While “unsticking” the labor market is one challenge, stamping out price flare-ups as Americans return to schools and offices and go on vacation once again is another.

Consumer sentiment in early May tumbled as people worried about rising prices. Inflation expectations for the year ahead and over the next five years rose to their highest in more than a decade.

“You have a logistical challenge of shutting down an economy and bringing it back up and we are not built for that,” Barkin said.

The Colonial Pipeline shutdown that led to gas lines in some southern states had nothing to do with the pandemic, and was lifted Wednesday. But it could take “some time” before it returns to normal, Biden said Thursday.

A semiconductor shortage that started before Biden took office continues to drive up car prices, as pandemic-shy Americans look for alternatives to public transportation.

Home builders point to surging lumber prices they say threaten the critical housing market and the broader economy. Prices for materials used in construction jumped 19.7% from April 2020 to last month, the largest increase in the 35-year history of the series, according to Ken Simonson, the chief economist for the Associated General Contractors of America.

The White House declined to elaborate on specific remedies it might pursue to help the supply side of the economy, but pointed to steps to bring fuel to market after the Colonial Pipeline shutdown.

‘Whip Inflation Now’

Carter and his predecessor Republican Gerald Ford found inflation impossible to beat, but faced more endemic problems in the 1970s.

A Ford push to encourage Americans to save more and spend less, ‘Whip Inflation Now’ or WIN, was an abject failure.

Gas lines then were the result of entrenched geopolitics, not a one-off hack.
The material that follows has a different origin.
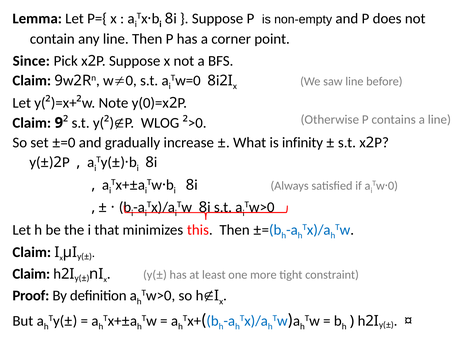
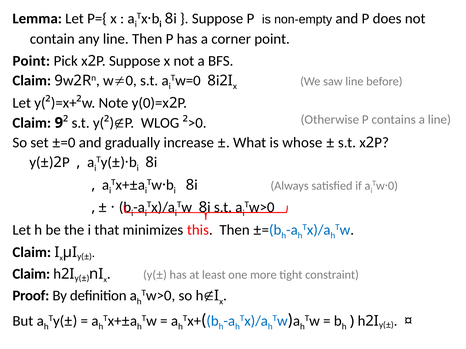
Since at (31, 61): Since -> Point
infinity: infinity -> whose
Inflation was much higher and fed by a country-wide psychology that prices and wages should just keep going up – an important difference that Fed officials are adamant they will not allow to recur.
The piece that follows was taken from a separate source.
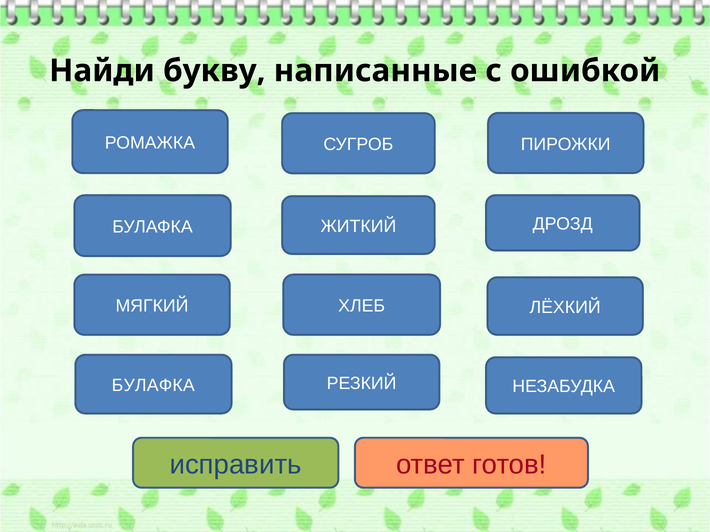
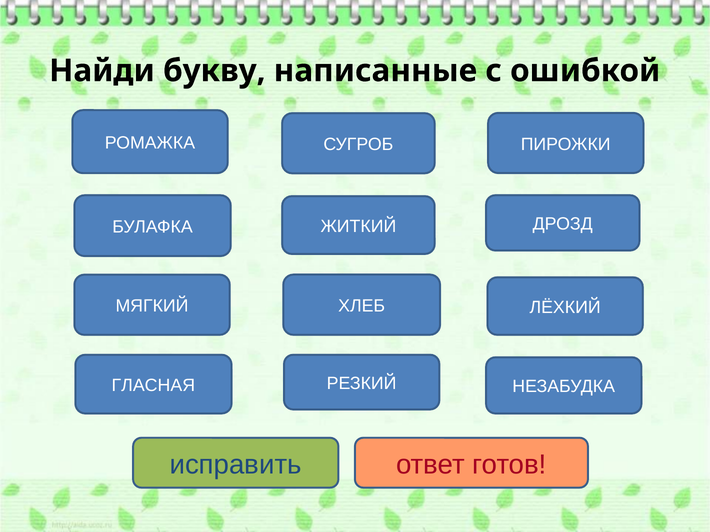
БУЛАФКА at (153, 386): БУЛАФКА -> ГЛАСНАЯ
The country actually added an average of 215,000 jobs monthly during the Carter years. Yet unemployment was rising because so many new workers were joining the labor force, thanks to demographic trends and more women working outside the home for the first time.

Biden faces a very different problem – a job market in the wake of a deadly pandemic that has left workers constrained, nervous, or living off savings and unemployment benefits for now. But that doesn’t mean his job is any easier.